= Image comparison data =
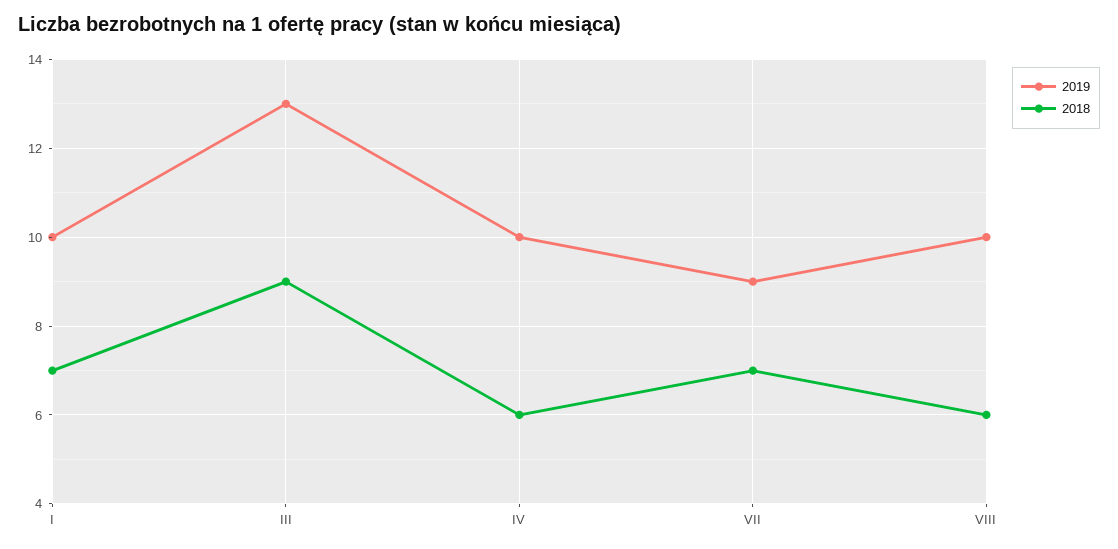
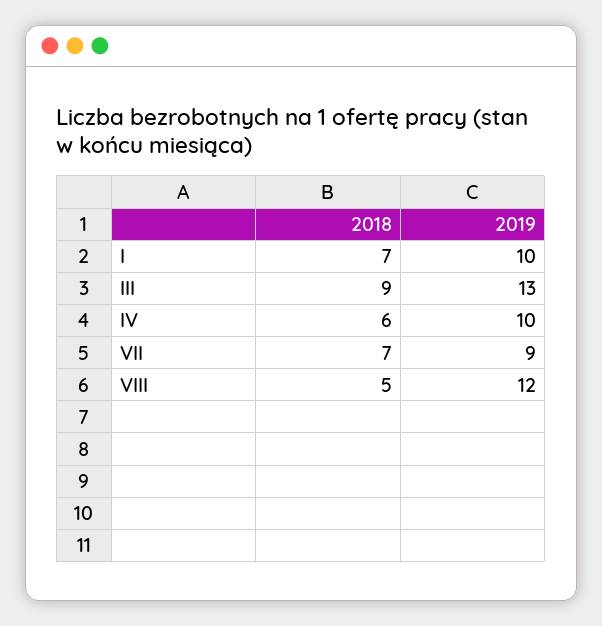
  {
    "2019": {
      "I": 10,
      "III": 13,
      "IV": 10,
      "VII": 9,
-     "VIII": 10
+     "VIII": 12
    },
    "2018": {
      "I": 7,
      "III": 9,
      "IV": 6,
      "VII": 7,
-     "VIII": 6
+     "VIII": 5
    }
  }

= Task item =
In the copy, no picture may appear; the records themselves must be output exactly.

= Task result =
  {
    "2019": {
      "I": 10,
      "III": 13,
      "IV": 10,
      "VII": 9,
-     "VIII": 10
+     "VIII": 12
    },
    "2018": {
      "I": 7,
      "III": 9,
      "IV": 6,
      "VII": 7,
-     "VIII": 6
+     "VIII": 5
    }
  }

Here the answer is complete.